Als er wijzigingen zijn in een waardelijst, wordt er uiterlijk twee maanden vóór inwerkingtreding een notificatie op die website gezet, zodat gebruikers nog tijd hebben om hun eigen omgeving op de wijzigingen aan te passen.
2.3.2 De bodemkaart als bodemkundig model
De Bodemkaart van Nederland, schaal 1 : 50 000 vormt de basis voor het bodemkundig model in de Basisregistratie Ondergrond. De kaart geeft voor het landelijk gebied door middel van kaartvlakken informatie over de bodemopbouw en bodemkenmerken tot een diepte van ca. 1,2 m-mv. [Steur-Heijink1991]. Elk kaartvlak of object bevat een code voor de bodemeenheid. De bodemkaart is een 2-dimensionaal model dat de bodem als profile tot 1,2 m –mv beschrijft, waarmee het impliciet voor een deel 3D eigenschappen meekrijgt.

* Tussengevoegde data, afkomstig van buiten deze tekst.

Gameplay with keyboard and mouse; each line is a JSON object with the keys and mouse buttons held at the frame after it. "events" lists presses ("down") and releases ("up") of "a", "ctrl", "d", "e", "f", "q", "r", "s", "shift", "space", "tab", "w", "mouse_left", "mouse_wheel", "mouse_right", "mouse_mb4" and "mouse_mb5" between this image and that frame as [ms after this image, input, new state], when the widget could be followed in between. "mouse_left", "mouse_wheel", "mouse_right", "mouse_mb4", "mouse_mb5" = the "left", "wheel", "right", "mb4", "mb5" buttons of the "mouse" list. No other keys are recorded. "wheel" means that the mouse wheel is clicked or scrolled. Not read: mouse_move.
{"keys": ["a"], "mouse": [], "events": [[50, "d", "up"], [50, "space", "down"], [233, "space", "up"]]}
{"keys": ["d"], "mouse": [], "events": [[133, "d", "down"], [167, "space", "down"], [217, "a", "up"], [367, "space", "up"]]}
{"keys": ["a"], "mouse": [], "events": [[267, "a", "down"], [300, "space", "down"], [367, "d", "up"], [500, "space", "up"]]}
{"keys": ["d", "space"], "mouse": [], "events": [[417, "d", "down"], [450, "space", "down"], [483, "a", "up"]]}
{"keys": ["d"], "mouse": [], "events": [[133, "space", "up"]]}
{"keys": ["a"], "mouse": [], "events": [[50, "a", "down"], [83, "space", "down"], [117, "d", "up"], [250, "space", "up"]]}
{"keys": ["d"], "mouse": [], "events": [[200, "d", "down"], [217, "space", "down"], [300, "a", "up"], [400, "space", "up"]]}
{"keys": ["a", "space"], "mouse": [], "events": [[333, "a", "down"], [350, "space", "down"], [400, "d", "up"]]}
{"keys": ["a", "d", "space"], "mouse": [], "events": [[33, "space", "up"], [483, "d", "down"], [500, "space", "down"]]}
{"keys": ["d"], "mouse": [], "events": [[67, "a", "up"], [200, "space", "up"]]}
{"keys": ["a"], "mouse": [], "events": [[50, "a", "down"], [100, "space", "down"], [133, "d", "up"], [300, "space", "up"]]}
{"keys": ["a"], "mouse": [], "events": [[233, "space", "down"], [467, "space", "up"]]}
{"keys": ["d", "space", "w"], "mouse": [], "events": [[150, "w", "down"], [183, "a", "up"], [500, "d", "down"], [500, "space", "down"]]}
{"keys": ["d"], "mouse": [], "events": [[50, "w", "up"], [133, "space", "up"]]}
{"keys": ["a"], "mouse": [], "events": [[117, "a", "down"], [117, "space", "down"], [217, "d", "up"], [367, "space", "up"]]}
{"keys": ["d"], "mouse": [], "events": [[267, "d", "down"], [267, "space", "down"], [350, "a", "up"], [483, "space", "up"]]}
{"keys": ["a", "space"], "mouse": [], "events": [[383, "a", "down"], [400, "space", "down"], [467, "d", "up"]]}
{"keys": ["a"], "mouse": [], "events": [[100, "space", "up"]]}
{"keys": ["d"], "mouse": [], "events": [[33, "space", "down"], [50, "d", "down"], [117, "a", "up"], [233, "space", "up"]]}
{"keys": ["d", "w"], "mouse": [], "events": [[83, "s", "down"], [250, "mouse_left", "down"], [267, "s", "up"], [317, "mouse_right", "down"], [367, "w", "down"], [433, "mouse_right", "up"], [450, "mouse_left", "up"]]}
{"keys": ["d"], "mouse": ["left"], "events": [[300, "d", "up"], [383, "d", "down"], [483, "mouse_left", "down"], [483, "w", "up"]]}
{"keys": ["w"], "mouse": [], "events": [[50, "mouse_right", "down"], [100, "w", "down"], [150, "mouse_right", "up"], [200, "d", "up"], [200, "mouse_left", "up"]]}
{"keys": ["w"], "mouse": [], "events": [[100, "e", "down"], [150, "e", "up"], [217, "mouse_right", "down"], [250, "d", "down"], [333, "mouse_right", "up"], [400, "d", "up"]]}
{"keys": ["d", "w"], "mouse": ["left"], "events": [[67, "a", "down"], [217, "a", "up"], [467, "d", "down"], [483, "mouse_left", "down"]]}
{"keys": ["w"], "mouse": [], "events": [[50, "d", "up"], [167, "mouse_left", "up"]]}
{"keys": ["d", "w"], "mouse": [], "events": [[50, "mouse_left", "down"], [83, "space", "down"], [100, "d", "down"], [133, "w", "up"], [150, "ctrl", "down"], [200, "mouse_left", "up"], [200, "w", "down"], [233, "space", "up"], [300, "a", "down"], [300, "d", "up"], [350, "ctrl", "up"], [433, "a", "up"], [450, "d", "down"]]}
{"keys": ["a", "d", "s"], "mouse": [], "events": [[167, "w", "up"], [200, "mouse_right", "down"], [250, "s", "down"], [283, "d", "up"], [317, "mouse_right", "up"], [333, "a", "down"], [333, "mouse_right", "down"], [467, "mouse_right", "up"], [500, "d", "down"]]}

2.3.3 Indeling bodemeenheden
Een bodemeenheid verstrekt informatie over belangrijke kenmerken van het bodemprofiel tot een diepte van ca. 1,2 m-mv. De hoofdindeling van de bodemeenheden is in hoofdlijnen een indeling naar grondsoort. De verdere onderverdeling in hoofdklassen sluit nauw aan bij die van het Systeem van Bodemclassificatie voor Nederland [Bakker-Schelling1989] tot en met het niveau van de subgroep. Dit niveau is in de legenda naamgevend. De hoofdklassen worden op de bodemkaart gecodeerd met één of twee hoofdletters. De volgende hoofdklassen worden onderscheiden:
- Veengronden (code V);
- Moerige gronden (code W);
- Podzolgronden (codes Y en H);
- Brikgronden (code B);
- Dikke eerdgronden (codes EZ, EL en EK);
- Kalkloze zandgronden (code Z...);
- Kalkhoudende zandgronden (code Z...A);
- Kalkhoudende bijzonder lutumarme gronden (code S...A);
- Niet-gerijpte minerale gronden (code MO-zeeklei; RO-rivierklei);
- Zeekleigronden (code M);
- Rivierkleigronden (code R);
- Oude rivierkleigronden (code KR);
- Leemgronden (code L);
- Mariene afzettingen ouder dan pleistoceen (code MA, MK, MZ);
- Fluviatiele afzettingen ouder dan pleistoceen (code FG, FK);
- Kalksteenverweringsgronden (code KM, KK, KS);
- Ondiepe keileemgronden (code KX);
- Overige oude kleigronden (code KT);
- Grindgronden (code G).
De gronden worden in de legenda verder onderverdeeld naar o.a. aard en textuur van de bovengrond, de gelaagdheid in het bodemprofiel, veensoort bij veengronden, voorkomen van hydromorfe kenmerken en de aanwezigheid van kalk in het profiel. Deze onderverdeling wordt in de code aangegeven met letters en cijfers (bijvoorbeeld Hn21: veldpodzolgronden in leemarm en zwak lemig fijn zand, of Zn23: vlakvaaggronden in lemig fijn zand). Met lettertoevoegingen aan het begin en aan het eind van de code worden specifieke kenmerken van de bovengrond en ondergrond aangeduid (bijvoorbeeld kHn21: veldpodzolgronden met een kleidek (k...) of Hn21x: veldpodzolgronden met keileem in de ondergrond, beginnend tussen 40 en 120 cm (...x).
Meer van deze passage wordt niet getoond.